◆ **Record excerpts**:
%%

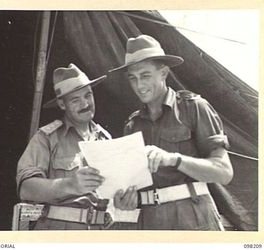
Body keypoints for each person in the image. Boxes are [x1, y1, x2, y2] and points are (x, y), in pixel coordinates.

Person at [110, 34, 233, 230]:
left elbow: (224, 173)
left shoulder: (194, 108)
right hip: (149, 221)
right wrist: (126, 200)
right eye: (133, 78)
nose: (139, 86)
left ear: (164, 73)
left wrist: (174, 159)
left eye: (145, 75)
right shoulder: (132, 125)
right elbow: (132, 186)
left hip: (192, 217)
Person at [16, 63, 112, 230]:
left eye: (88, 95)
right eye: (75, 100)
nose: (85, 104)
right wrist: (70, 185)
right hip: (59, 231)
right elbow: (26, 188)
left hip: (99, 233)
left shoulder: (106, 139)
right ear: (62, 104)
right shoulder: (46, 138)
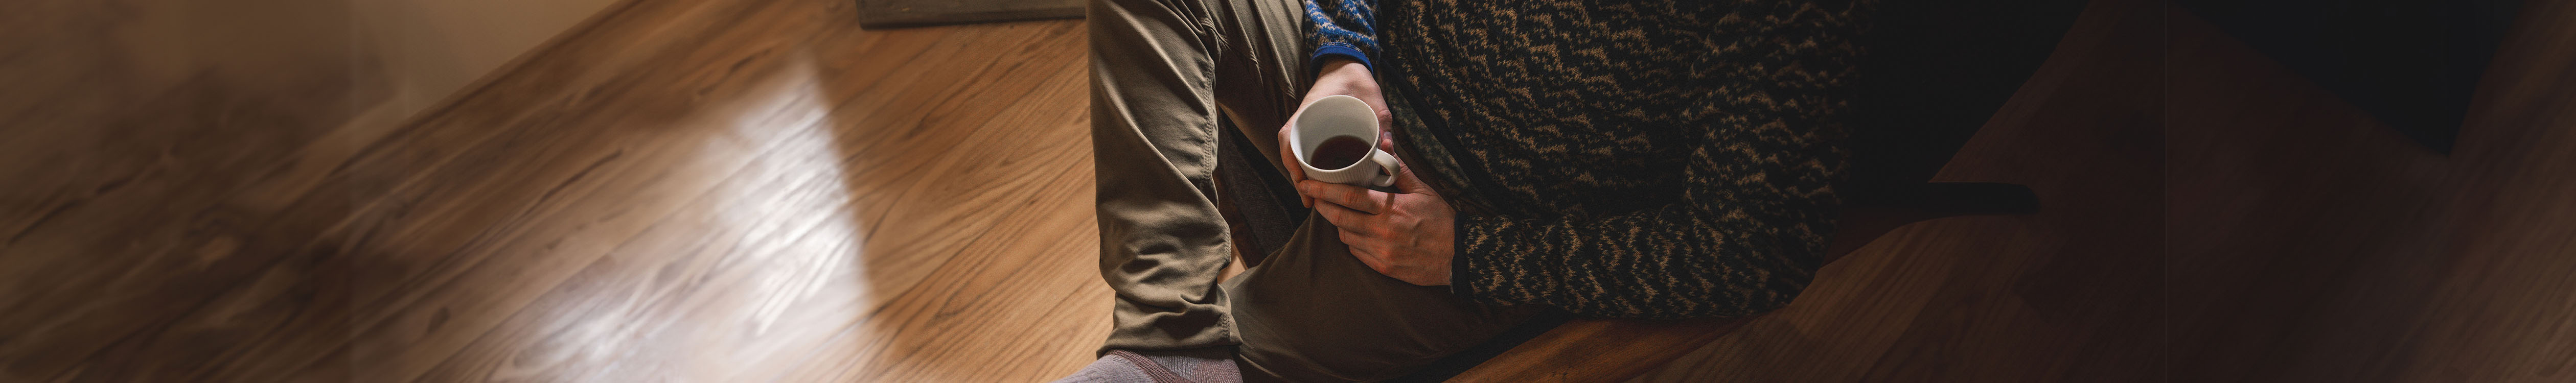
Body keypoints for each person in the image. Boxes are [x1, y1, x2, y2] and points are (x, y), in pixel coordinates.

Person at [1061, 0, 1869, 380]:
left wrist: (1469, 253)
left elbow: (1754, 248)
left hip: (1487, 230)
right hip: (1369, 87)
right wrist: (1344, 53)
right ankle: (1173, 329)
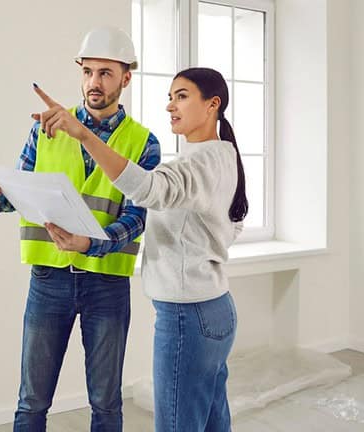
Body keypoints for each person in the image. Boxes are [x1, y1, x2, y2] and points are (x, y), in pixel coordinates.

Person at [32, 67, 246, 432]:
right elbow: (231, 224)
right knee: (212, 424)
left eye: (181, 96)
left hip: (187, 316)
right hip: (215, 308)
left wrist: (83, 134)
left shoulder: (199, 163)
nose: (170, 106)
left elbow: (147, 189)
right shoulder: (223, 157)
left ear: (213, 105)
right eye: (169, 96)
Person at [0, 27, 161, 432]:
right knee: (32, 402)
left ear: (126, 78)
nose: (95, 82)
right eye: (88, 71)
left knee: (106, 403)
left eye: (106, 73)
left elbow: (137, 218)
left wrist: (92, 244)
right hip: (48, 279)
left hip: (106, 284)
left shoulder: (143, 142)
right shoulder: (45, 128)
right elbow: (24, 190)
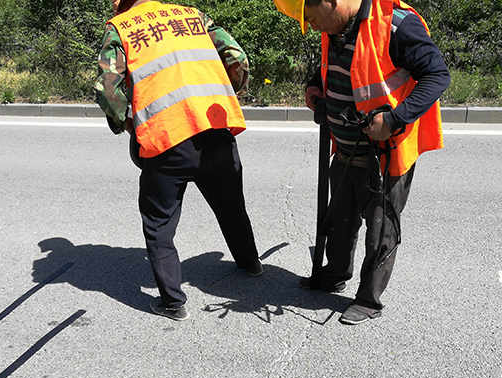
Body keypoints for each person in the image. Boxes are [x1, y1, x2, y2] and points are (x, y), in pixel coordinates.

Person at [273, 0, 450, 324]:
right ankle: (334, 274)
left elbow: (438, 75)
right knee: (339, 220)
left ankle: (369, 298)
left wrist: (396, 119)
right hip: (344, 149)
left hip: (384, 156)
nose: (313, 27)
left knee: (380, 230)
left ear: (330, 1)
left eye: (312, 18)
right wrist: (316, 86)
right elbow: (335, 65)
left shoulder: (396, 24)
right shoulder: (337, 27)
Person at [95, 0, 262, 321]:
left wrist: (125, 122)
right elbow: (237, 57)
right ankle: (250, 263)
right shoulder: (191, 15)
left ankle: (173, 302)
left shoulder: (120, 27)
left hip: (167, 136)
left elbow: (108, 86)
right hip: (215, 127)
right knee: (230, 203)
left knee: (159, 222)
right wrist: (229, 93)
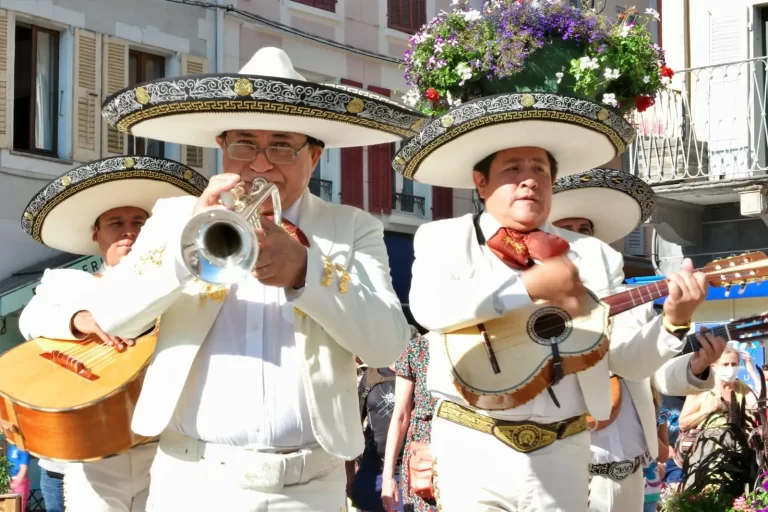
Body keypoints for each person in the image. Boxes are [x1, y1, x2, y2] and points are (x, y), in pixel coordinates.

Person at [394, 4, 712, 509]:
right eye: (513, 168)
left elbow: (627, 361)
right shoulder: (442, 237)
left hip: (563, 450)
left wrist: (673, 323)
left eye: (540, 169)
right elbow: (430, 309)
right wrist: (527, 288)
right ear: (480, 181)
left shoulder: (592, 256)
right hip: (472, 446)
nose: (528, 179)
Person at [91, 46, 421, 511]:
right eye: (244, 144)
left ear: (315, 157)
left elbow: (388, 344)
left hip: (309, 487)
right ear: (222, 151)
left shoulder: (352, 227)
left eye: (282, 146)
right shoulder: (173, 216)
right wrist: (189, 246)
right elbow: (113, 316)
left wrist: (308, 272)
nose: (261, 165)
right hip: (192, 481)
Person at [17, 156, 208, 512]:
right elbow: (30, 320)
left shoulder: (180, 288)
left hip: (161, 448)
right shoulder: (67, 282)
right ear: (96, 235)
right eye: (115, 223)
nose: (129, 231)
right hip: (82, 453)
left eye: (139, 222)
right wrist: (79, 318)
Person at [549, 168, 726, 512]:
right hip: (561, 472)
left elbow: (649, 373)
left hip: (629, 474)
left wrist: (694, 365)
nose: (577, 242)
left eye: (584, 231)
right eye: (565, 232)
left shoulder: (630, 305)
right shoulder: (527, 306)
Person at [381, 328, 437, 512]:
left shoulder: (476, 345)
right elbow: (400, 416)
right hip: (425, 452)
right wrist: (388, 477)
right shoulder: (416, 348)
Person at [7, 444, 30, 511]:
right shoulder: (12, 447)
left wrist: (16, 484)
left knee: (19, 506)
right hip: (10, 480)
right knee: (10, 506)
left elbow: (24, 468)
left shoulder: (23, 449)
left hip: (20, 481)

%%
%%

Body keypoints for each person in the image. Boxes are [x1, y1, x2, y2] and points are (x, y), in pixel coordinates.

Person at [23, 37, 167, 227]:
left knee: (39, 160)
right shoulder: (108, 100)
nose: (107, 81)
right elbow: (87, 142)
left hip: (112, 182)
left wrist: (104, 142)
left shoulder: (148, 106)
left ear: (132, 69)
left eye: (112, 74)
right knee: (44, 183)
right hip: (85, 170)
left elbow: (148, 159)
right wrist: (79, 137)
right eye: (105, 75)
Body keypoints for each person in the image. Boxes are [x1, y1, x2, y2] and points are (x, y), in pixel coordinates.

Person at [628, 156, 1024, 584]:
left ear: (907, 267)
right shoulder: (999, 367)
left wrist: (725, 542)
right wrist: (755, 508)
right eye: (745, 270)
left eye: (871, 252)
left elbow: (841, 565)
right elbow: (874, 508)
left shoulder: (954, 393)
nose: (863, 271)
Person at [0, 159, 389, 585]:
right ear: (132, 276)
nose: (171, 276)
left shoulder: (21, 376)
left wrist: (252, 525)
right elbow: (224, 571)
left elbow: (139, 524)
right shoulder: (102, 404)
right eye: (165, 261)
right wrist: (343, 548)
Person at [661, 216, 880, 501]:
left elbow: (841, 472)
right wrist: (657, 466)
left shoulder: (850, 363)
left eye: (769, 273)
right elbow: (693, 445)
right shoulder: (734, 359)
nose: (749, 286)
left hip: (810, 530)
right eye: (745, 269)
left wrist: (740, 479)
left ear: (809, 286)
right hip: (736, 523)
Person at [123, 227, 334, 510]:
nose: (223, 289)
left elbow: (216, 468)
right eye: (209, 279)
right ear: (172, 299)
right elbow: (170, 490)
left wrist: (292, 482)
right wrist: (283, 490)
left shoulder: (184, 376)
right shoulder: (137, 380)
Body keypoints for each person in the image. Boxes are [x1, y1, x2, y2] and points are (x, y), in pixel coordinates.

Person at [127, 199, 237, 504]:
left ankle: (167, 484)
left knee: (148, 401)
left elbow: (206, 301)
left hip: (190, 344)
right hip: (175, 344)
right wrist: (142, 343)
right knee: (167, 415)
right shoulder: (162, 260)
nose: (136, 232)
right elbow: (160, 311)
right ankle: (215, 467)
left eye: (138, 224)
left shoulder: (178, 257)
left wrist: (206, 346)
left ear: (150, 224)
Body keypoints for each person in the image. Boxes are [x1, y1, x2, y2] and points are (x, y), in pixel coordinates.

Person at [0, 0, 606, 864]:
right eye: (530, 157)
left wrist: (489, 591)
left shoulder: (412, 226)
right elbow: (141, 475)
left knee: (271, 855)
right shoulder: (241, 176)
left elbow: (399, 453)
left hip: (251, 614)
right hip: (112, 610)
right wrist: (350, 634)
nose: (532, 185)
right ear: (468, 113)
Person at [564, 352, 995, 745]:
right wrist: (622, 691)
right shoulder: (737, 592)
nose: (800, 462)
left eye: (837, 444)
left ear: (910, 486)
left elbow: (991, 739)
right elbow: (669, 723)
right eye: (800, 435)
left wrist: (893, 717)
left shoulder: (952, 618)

%%
%%

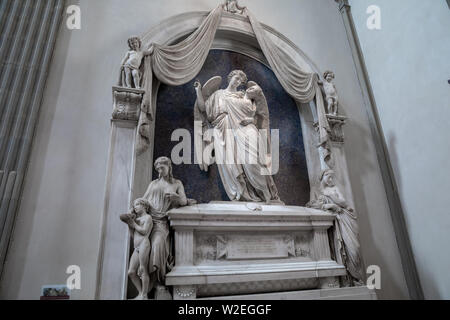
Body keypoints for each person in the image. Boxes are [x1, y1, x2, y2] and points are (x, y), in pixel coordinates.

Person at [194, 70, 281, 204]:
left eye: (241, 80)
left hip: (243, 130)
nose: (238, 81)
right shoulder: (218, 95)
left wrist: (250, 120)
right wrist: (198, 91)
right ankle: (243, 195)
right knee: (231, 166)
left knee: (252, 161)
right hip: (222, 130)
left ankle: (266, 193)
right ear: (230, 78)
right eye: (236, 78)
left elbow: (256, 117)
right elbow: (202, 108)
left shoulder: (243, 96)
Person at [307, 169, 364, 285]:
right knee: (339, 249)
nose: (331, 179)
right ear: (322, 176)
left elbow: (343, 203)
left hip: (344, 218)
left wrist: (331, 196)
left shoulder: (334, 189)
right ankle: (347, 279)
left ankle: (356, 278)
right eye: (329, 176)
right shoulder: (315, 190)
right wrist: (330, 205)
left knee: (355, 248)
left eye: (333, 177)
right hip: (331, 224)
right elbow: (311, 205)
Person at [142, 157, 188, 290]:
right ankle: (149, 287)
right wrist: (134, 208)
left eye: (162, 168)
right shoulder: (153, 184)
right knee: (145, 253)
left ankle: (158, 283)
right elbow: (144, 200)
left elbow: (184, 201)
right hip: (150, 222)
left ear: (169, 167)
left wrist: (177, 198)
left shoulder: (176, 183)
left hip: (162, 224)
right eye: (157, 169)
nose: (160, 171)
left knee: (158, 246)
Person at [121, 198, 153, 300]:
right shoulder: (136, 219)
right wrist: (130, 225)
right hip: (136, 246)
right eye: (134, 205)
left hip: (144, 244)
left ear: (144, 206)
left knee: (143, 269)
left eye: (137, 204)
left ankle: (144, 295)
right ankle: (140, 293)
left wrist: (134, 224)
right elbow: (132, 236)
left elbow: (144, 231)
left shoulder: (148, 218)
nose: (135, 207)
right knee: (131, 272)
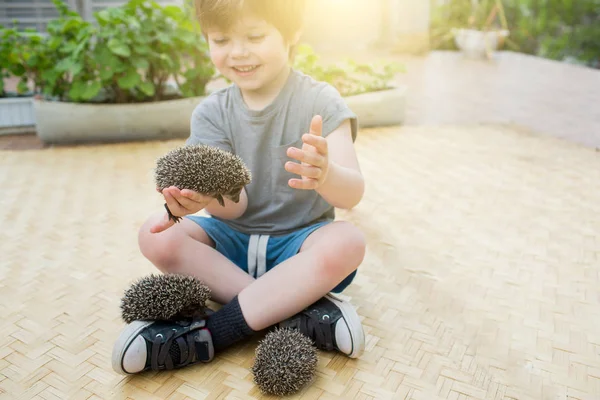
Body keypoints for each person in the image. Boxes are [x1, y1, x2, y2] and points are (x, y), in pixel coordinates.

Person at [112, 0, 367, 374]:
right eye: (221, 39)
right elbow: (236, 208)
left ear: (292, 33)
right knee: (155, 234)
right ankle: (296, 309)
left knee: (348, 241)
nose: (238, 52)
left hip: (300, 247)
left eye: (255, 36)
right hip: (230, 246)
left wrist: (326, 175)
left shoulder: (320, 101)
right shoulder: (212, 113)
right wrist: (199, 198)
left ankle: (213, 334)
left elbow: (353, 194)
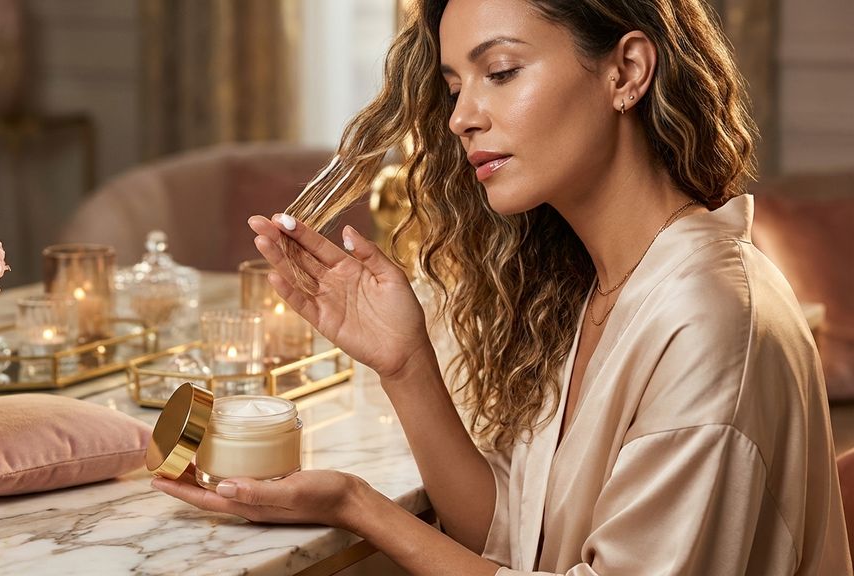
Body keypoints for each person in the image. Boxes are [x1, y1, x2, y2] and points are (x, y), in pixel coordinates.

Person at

%%

◆ **Required action**:
The answer is the run of lines above from the line containing "right elbow: (87, 142)" through the line containing "right wrist: (755, 508)", copied exactly and alone.

◆ **Reply**:
right elbow: (87, 142)
left hip: (112, 182)
left wrist: (104, 142)
left shoulder: (148, 106)
left ear: (132, 69)
left eye: (112, 74)
right knee: (44, 183)
right hip: (85, 170)
left elbow: (148, 159)
right wrist: (79, 137)
right eye: (105, 75)
Body keypoints for each person in the image. Boxes are [x1, y1, x2, y2] and points are (x, y), in pixel coordinates.

Person at [628, 156, 1024, 584]:
left ear: (907, 267)
right shoulder: (999, 367)
left wrist: (725, 542)
right wrist: (755, 508)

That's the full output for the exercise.